(Dataset excerpt)
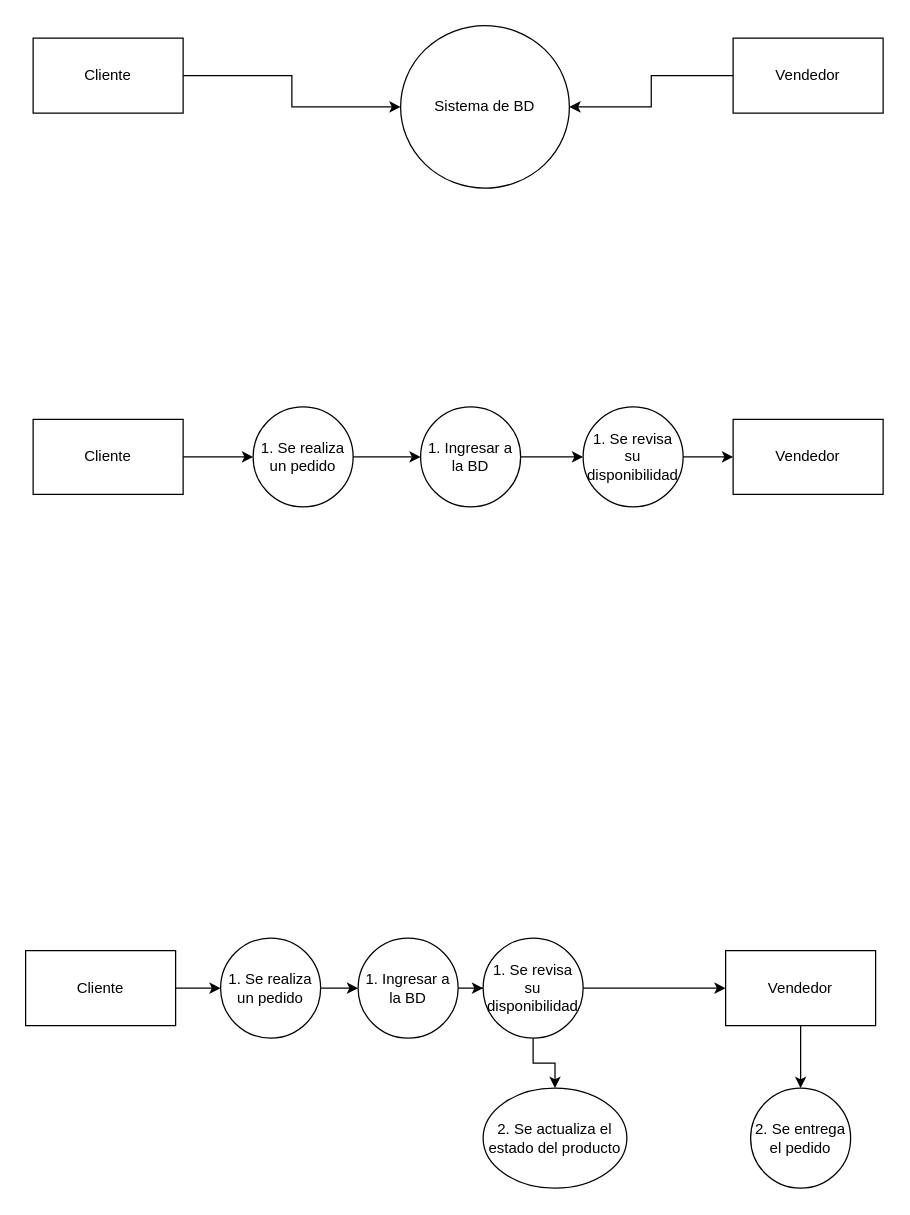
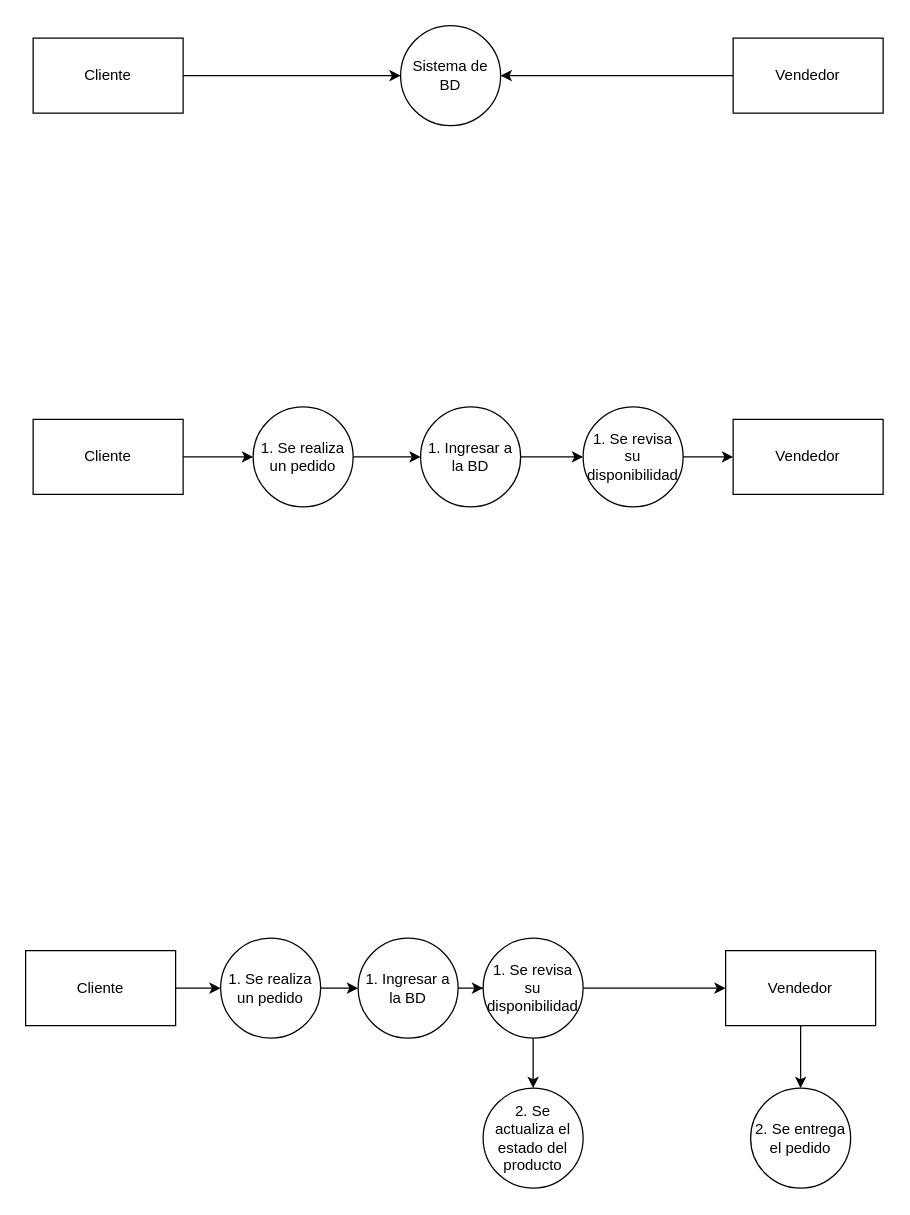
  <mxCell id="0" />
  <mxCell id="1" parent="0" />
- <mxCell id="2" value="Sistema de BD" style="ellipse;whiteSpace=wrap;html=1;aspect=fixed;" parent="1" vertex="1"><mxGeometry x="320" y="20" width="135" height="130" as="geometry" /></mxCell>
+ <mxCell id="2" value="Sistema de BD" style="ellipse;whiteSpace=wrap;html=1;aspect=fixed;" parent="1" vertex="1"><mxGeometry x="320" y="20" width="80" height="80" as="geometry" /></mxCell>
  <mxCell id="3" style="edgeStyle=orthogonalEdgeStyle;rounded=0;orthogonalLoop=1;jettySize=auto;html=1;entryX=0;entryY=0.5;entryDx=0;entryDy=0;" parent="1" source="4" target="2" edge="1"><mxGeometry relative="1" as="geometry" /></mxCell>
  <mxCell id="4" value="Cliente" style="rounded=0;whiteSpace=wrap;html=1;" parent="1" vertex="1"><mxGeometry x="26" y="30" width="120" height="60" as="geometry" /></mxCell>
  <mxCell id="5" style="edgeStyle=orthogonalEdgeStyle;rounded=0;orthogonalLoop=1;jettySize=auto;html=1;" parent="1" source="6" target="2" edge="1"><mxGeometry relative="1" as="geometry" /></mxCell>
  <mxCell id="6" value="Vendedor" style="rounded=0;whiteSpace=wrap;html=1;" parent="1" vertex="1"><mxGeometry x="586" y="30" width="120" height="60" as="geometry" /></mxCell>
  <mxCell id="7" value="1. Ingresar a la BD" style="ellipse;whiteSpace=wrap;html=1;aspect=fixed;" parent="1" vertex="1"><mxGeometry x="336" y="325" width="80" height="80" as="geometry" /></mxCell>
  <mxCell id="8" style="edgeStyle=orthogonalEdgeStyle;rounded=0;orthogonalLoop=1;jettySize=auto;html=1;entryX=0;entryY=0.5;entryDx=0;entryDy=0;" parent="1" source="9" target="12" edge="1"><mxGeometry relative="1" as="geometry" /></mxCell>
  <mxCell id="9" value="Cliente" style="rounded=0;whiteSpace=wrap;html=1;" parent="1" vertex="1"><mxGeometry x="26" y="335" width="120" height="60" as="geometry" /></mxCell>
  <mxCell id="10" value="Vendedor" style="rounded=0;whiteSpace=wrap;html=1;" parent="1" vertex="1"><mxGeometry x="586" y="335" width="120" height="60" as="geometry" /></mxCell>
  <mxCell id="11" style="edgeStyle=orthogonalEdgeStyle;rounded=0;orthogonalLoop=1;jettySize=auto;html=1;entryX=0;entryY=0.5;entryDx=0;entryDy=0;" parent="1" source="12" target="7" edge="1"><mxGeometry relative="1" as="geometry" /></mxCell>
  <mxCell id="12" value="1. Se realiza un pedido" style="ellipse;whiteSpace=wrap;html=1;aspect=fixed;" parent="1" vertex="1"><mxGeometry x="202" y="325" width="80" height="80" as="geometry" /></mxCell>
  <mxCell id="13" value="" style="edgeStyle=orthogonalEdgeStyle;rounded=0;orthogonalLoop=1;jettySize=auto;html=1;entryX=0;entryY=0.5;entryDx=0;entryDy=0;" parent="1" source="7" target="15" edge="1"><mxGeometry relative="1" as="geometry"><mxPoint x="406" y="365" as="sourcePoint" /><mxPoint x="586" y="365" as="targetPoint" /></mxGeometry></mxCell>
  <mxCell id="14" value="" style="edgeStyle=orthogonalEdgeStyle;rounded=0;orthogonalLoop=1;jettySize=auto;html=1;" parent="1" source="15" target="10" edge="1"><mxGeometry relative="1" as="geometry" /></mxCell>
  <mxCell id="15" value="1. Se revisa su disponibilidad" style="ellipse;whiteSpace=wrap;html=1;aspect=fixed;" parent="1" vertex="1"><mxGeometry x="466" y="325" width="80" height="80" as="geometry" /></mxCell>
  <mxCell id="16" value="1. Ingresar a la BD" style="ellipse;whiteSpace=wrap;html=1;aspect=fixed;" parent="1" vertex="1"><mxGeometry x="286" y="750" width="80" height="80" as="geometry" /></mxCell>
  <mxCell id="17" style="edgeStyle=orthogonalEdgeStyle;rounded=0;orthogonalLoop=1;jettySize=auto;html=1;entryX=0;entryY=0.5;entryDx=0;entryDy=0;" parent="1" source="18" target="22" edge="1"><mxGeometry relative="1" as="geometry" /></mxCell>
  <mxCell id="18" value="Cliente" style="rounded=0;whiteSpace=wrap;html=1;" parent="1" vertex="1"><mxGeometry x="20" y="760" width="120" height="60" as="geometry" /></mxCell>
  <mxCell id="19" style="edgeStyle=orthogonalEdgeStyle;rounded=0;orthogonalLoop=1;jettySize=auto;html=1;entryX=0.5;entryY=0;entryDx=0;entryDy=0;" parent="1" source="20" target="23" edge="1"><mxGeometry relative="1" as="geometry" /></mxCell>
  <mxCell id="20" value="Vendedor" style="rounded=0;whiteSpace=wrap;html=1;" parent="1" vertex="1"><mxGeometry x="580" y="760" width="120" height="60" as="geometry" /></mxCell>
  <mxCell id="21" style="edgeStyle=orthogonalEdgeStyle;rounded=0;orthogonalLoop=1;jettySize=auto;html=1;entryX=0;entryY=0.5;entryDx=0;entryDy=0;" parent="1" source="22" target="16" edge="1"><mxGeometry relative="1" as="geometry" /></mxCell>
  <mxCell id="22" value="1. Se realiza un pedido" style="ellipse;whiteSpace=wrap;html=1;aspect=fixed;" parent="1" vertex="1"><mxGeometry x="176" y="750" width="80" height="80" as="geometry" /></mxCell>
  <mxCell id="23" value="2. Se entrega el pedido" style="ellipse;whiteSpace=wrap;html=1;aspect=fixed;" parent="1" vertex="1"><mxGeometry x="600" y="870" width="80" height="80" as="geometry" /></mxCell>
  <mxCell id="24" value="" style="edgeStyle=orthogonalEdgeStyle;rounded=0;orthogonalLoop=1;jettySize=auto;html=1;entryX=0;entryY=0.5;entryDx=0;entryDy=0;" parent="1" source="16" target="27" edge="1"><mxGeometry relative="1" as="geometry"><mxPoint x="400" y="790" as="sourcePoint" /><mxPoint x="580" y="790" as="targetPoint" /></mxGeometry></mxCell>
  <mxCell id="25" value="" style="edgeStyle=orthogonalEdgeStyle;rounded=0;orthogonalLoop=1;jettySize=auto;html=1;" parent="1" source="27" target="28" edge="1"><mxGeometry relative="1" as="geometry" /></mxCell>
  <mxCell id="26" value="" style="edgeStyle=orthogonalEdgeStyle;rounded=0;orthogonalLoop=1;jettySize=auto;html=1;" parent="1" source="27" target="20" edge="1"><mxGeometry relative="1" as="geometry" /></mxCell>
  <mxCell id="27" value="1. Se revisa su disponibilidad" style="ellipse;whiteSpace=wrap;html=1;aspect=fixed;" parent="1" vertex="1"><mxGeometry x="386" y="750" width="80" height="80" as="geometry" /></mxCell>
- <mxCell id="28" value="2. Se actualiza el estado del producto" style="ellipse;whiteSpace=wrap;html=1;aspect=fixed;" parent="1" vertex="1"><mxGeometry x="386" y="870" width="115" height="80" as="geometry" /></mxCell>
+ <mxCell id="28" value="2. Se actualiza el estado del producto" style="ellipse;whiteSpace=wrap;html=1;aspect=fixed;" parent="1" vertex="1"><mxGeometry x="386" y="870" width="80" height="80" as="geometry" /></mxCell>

PROMPT:
Please locate each line in the records that contains the string "estado", and copy those lines.

EXPECTED OUTPUT:
- <mxCell id="28" value="2. Se actualiza el estado del producto" style="ellipse;whiteSpace=wrap;html=1;aspect=fixed;" parent="1" vertex="1"><mxGeometry x="386" y="870" width="115" height="80" as="geometry" /></mxCell>
+ <mxCell id="28" value="2. Se actualiza el estado del producto" style="ellipse;whiteSpace=wrap;html=1;aspect=fixed;" parent="1" vertex="1"><mxGeometry x="386" y="870" width="80" height="80" as="geometry" /></mxCell>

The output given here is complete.